On April 24, 2023, he was named Poet Laureate by the city of Chicago, serving for two years; he was the first person appointed for the newly-created Poet Laureate program.

===Career outside of poetry===
Young is leader of avery r. young & de deacon board, a blues/funk/gospel band. He has released two albums through FPE Records: booker t. soltreyne: a race rekkid (2013) and the spoken poetry album tubman. Jose Luis Benavides of Newcity Music said that Young's music is blk folk and neo-soul and called him "notorious for blowing the roof of venues throughout Chicago". He was vocalist for Nicole Mitchell's Mandorla Awakening II: Emerging Worlds; John Corbett of DownBeat said that despite Young's vocals the lyrics were "evocative, political and symbolic—not plot-driven".

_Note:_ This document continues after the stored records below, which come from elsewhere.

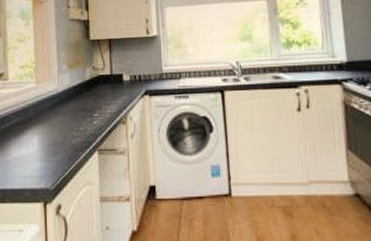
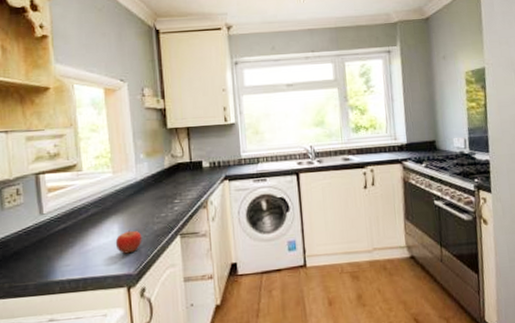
fruit: none [34,143,61,167] -> present [115,230,142,254]

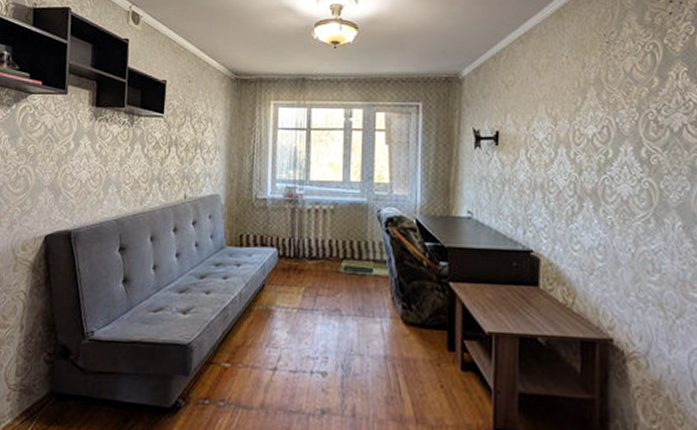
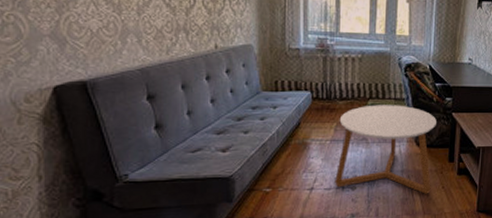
coffee table: none [302,267,428,394] -> present [335,105,437,194]

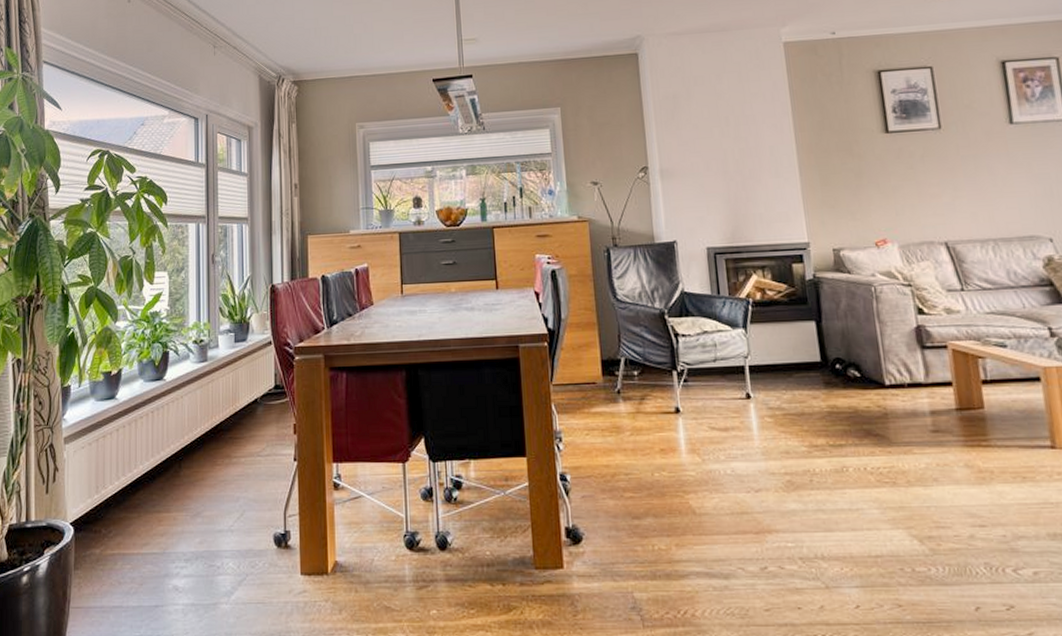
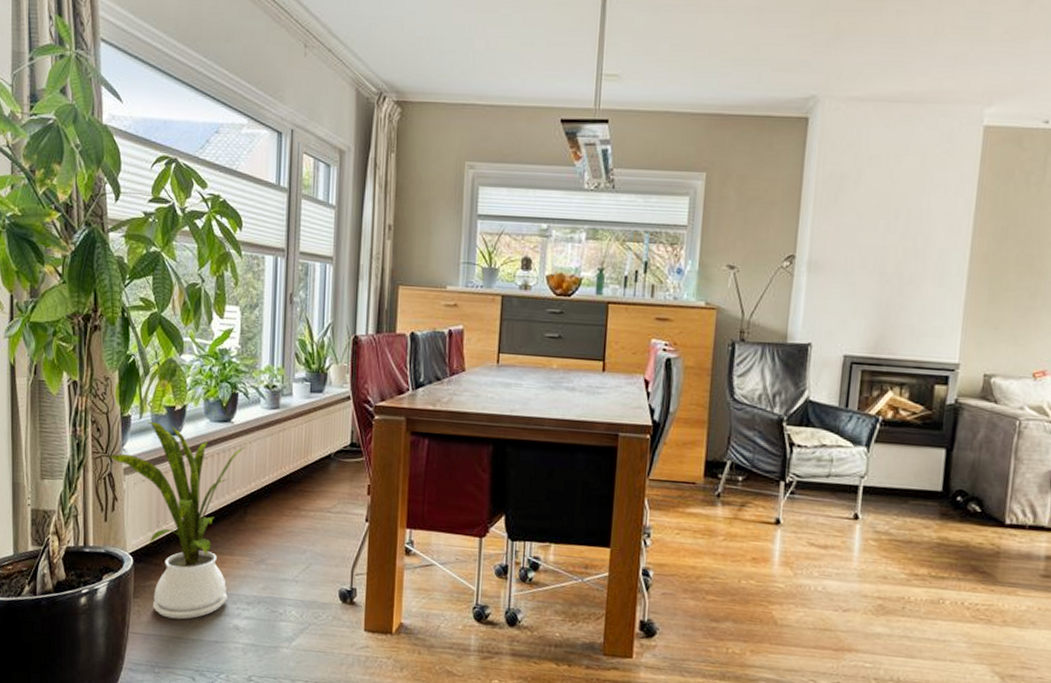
house plant: none [50,388,178,587] -> present [109,421,246,620]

Young is part of The Floating Museum, a non-profit art collective that depicts Chicago neighborhoods as galleries of a museum that Chicago itself represents. He has worked as a teaching artist for University of Chicago's Arts + Public Life and non-profit Urban Gateways.

Young's opera safronia had its world premiere at the Lyric Opera of Chicago in April, 2026. Lyric Opera describes it as follows: "Triumph and tragedy converge in this universal yet personal story of the Great Migration. This Afro-surrealist tale is told through the eyes of the Booker family, who return from the northern U.S. to their Southern hometown after five years of banishment to bury their patriarch. First conceived following young’s groundbreaking collaboration with Lyric around Twilight: Gods in 2021, safronia marries folklore, poetry, and history, with music inspired by gospel, blues, funk, and soul."

===Accolades and personal life===
In 2022, Young received the Leader for a New Chicago award. In 2023, Young, an out gay man, was inducted into Chicago LGBT Hall of Fame. He is also a Cave Canem Foundation Fellow.